Aquí se abren dos puertas. La primera nos conduce a la figura de coordinación de parentalidad. Es decir, un profesional que interviene en familias con altos niveles de conflicto tras su separación o divorcio. Su objetivo es, una vez más, sencillo y complejo: ayudar a los progenitores a cumplir con los acuerdos establecidos por el juez o jueza y a mejorar la comunicación entre ellos, siempre teniendo como diana el bienestar del o la menor.
La segunda puerta da paso a un servicio de mediación. En este caso, una figura profesional imparcial ayuda a los padres a resolver sus desacuerdos de manera colaborativa. Facilita el diálogo y la negociación para que ambas partes lleguen a algún tipo de acuerdo que beneficie a su hijo o hija.
La diferencia entre ambas opciones es la voluntariedad. En el caso de la coordinación, es un juez o jueza quien lo impone cuando considera que un menor necesita una protección que se ha evidenciado que sus padres no le están ofreciendo. Suele ser lo más habitual.
Cuando los padres no se sientan a resolver sus diferencias y dejan que sus emociones tomen el control, el impacto en niños y niñas puede ser devastador. Desde la distancia puede parecer increíble, pero muchas veces no se dan cuenta de lo que están haciendo. Las emociones intensas les nublan la vista y olvidan el efecto que esto tiene en la salud mental de sus hijos e hijas.
Sin embargo, como profesional y como persona, a veces entro en conflicto con la idea de que tendemos a convertirnos en jueces morales, sin contemplar que, seguramente, son personas rotas, lidiando con un dolor que no saben manejar y que les impide medir las consecuencias de sus actos.

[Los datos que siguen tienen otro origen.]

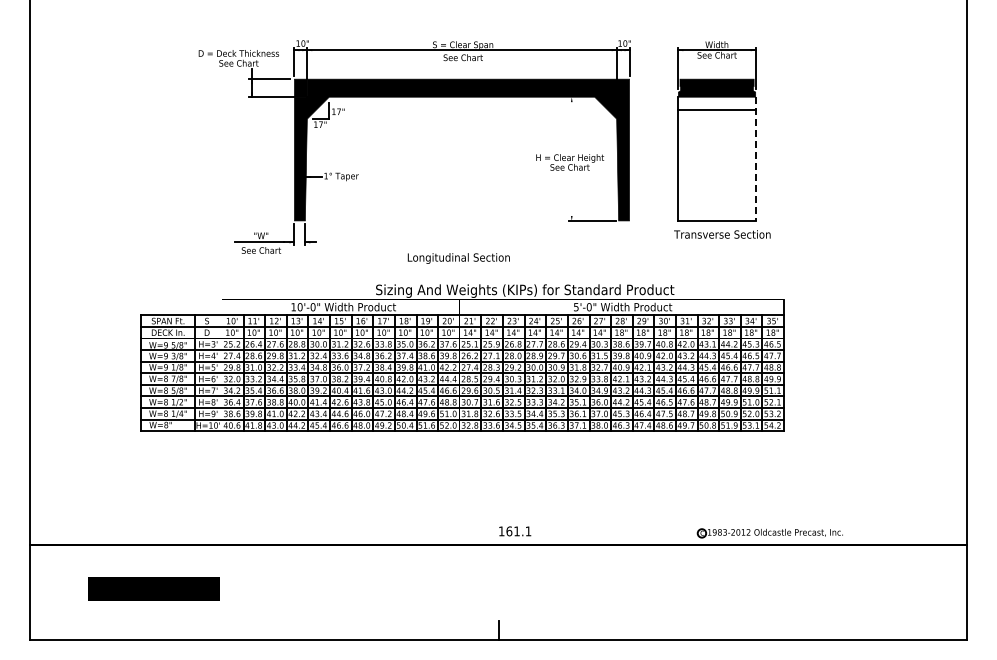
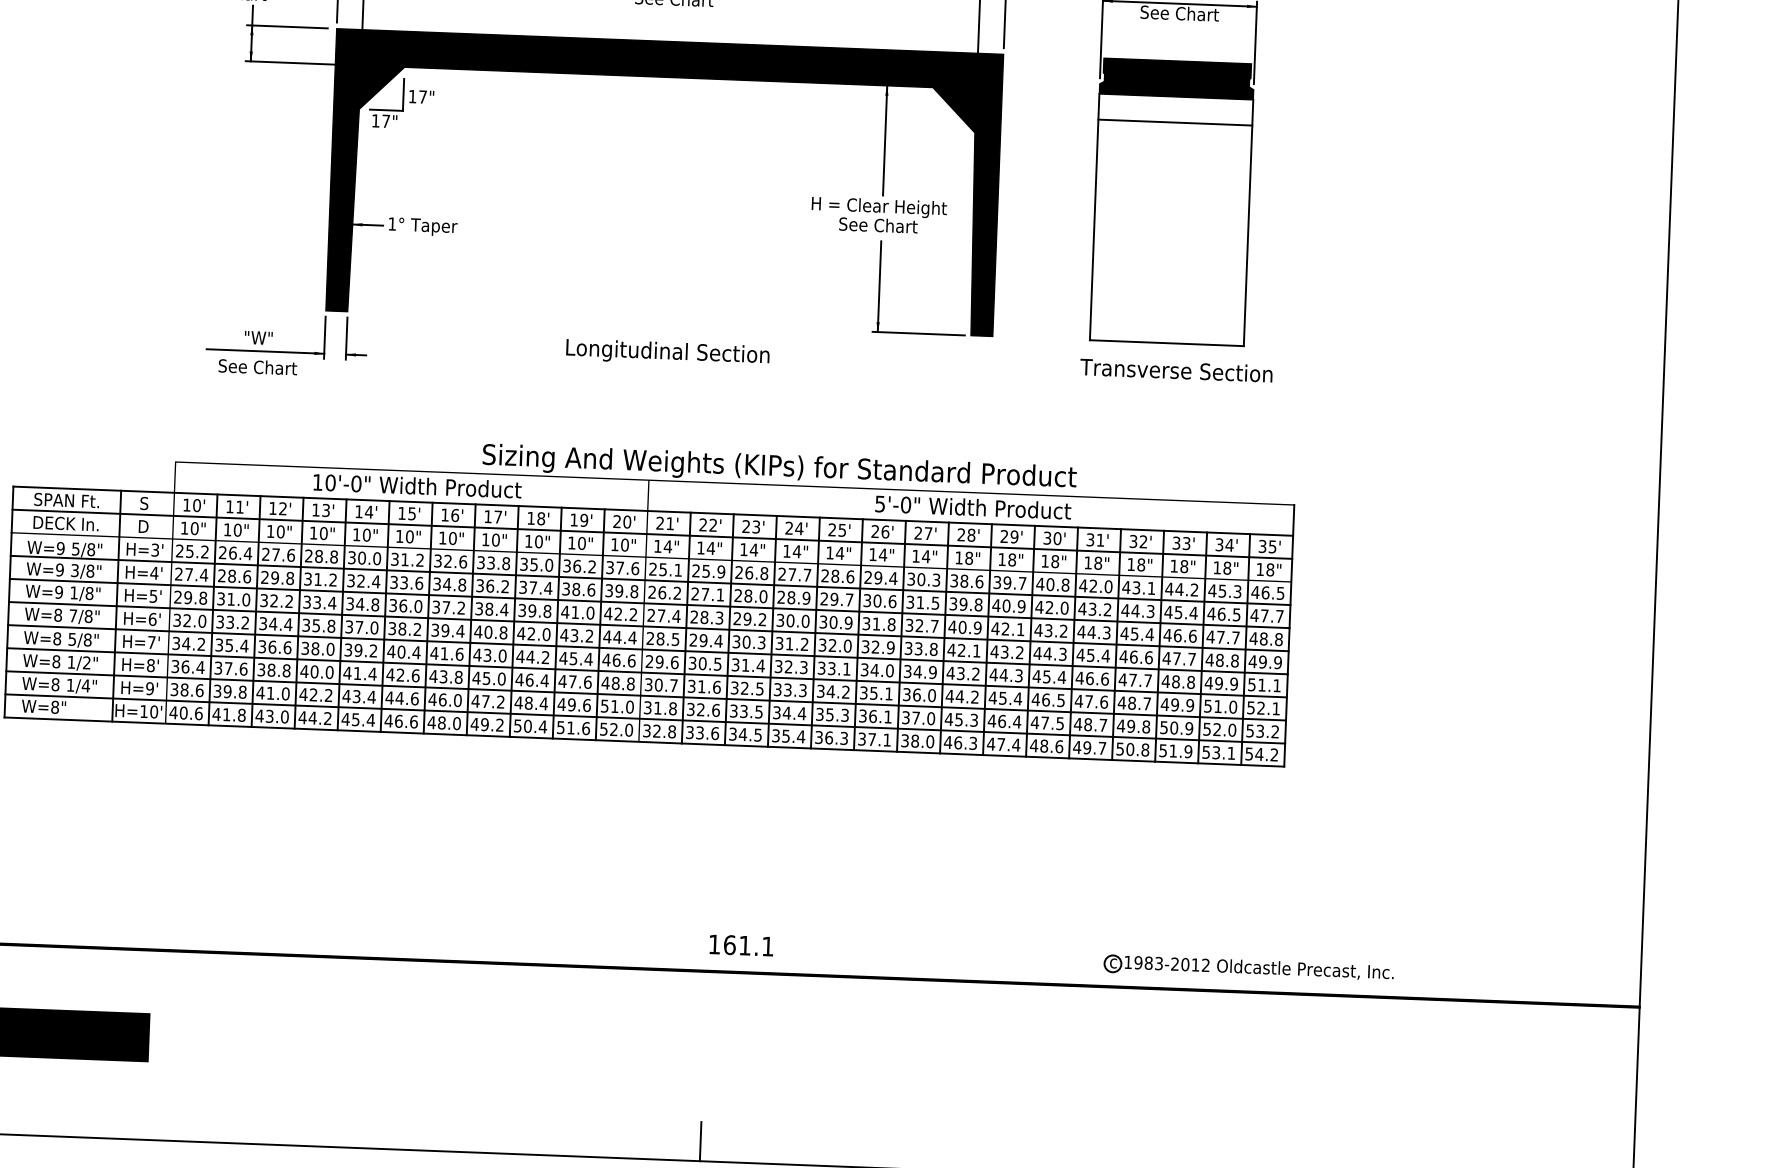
line: (571, 124) -> (884, 140), added
line: (755, 159) -> (1248, 223), dashed -> solid
line: (571, 197) -> (879, 285), added
text: (458, 258) -> (667, 352), moved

En este aspecto, la pedagogía y la psicoeducación tienen un papel fundamental: coger todo este ovillo de emociones y ponerlo encima de la mesa. Si padres y madres aprenden a gestionar su propio dolor, proyectan presencia y seguridad, no miedo. Eso se convierte en un regalo infinito para sus hijos e hijas: les enseña a amar desde la confianza. Y ese es, en definitiva, el norte de todo este asunto: ayudar a que los adultos puedan reparar su propia historia para dejar a niños, niñas y adolescentes una base sólida desde la que construir su mundo.